Which is a different topic from having the gods actually show up in science fiction, which is possible. Star Trek did it. Though it does tend to get loosey-goosey about how god-like they are. Things get blurry with sufficiently powerful aliens.
OTOH, there are aliens who have mythologies. Entirely within genre. Still a big problem because the question arises of how alien can they be before they cease to be mythologies? And, still narrower, how alien can they be without our ceasing to care? One mentioned Old Man's War, where aliens thought that a battle on a planet saved the planet -- and one reason it worked was that it was brushed on, not made central.
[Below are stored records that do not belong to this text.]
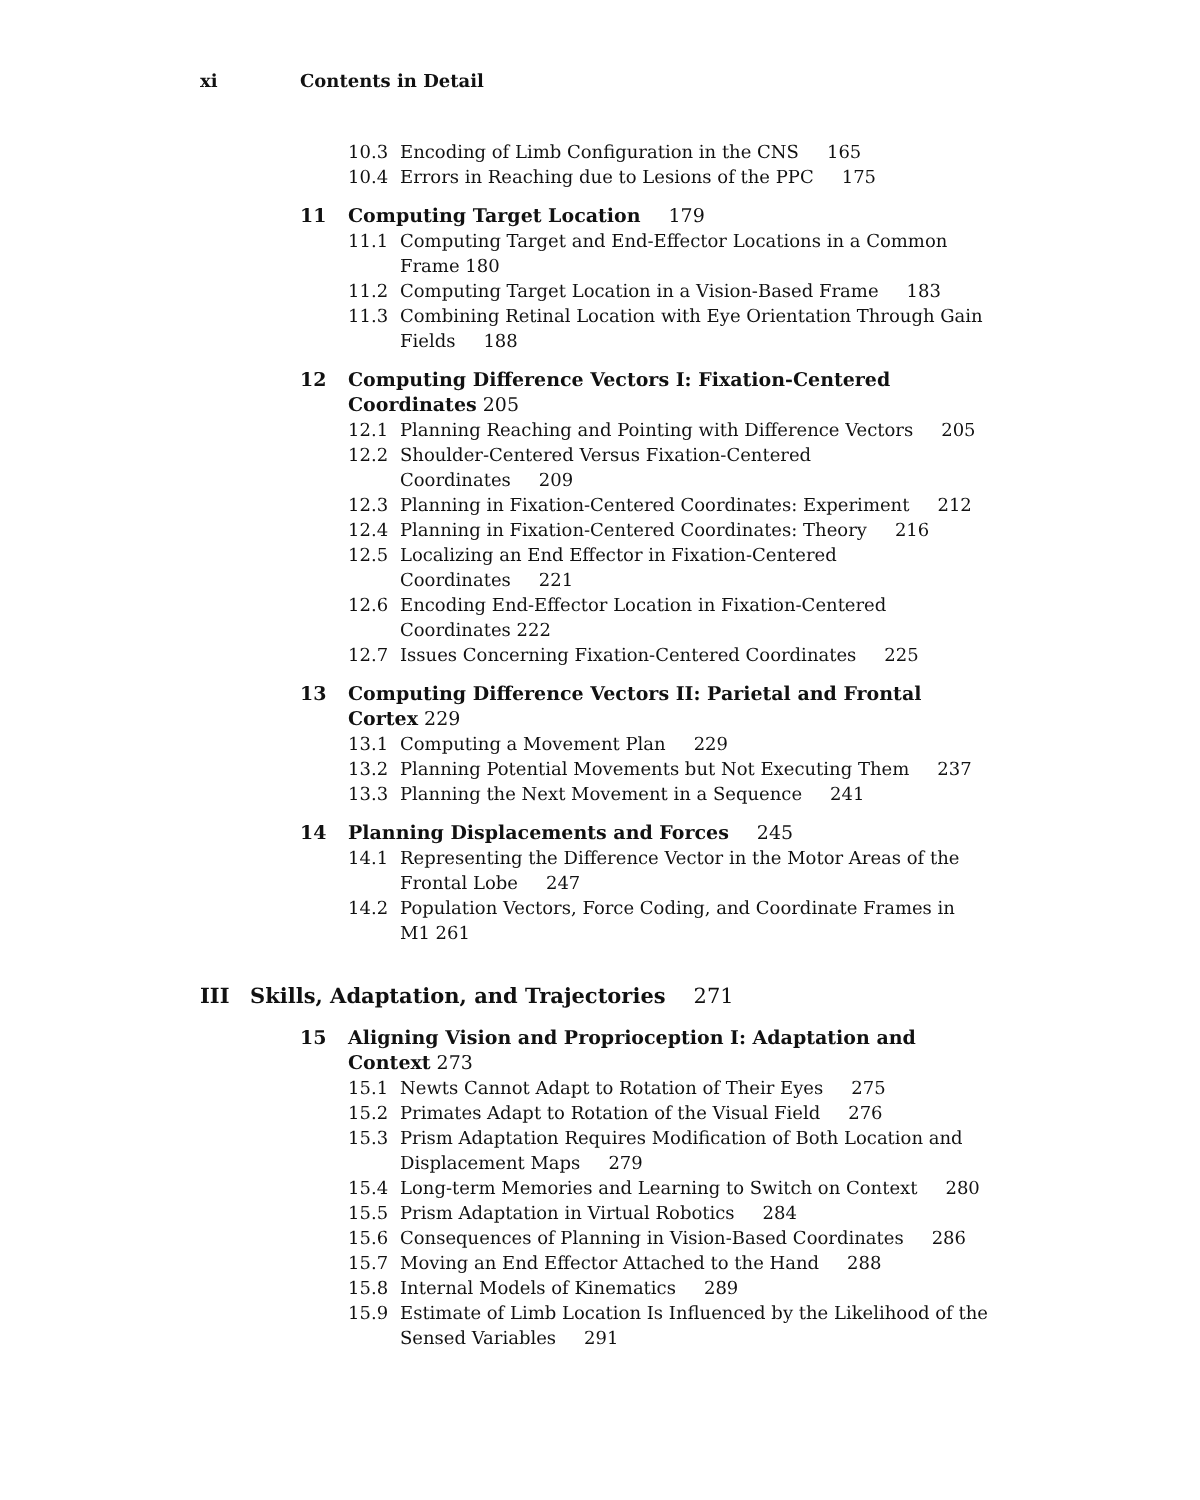xi Contents in Detail
10.3 Encoding of Limb Configuration in the CNS 165
10.4 Errors in Reaching due to Lesions of the PPC 175
11 Computing Target Location 179
11.1 Computing Target and End-Effector Locations in a Common Frame 180
11.2 Computing Target Location in a Vision-Based Frame 183
11.3 Combining Retinal Location with Eye Orientation Through Gain Fields 188
12 Computing Difference Vectors I: Fixation-Centered Coordinates 205
12.1 Planning Reaching and Pointing with Difference Vectors 205
12.2 Shoulder-Centered Versus Fixation-Centered Coordinates 209
12.3 Planning in Fixation-Centered Coordinates: Experiment 212
12.4 Planning in Fixation-Centered Coordinates: Theory 216
12.5 Localizing an End Effector in Fixation-Centered Coordinates 221
12.6 Encoding End-Effector Location in Fixation-Centered Coordinates 222
12.7 Issues Concerning Fixation-Centered Coordinates 225
13 Computing Difference Vectors II: Parietal and Frontal Cortex 229
13.1 Computing a Movement Plan 229
13.2 Planning Potential Movements but Not Executing Them 237
13.3 Planning the Next Movement in a Sequence 241
14 Planning Displacements and Forces 245
14.1 Representing the Difference Vector in the Motor Areas of the Frontal Lobe 247
14.2 Population Vectors, Force Coding, and Coordinate Frames in M1 261
III Skills, Adaptation, and Trajectories 271
15 Aligning Vision and Proprioception I: Adaptation and Context 273
15.1 Newts Cannot Adapt to Rotation of Their Eyes 275
15.2 Primates Adapt to Rotation of the Visual Field 276
15.3 Prism Adaptation Requires Modification of Both Location and Displacement Maps 279
15.4 Long-term Memories and Learning to Switch on Context 280
15.5 Prism Adaptation in Virtual Robotics 284
15.6 Consequences of Planning in Vision-Based Coordinates 286
15.7 Moving an End Effector Attached to the Hand 288
15.8 Internal Models of Kinematics 289
15.9 Estimate of Limb Location Is Influenced by the Likelihood of the Sensed Variables 291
One panelist discussed her robots' beliefs about their creators. Very schism creating. In a town of 300 robots, you get 280 sects or so. I brought up Freefall and omniquantism. Which robots think very neat, and only causes one in three robots to lock up. And a panelist riffed a bit on the computer that can't handle mythology because it's contradictory. Most real mythologies are contradictory and messy and not straight forward.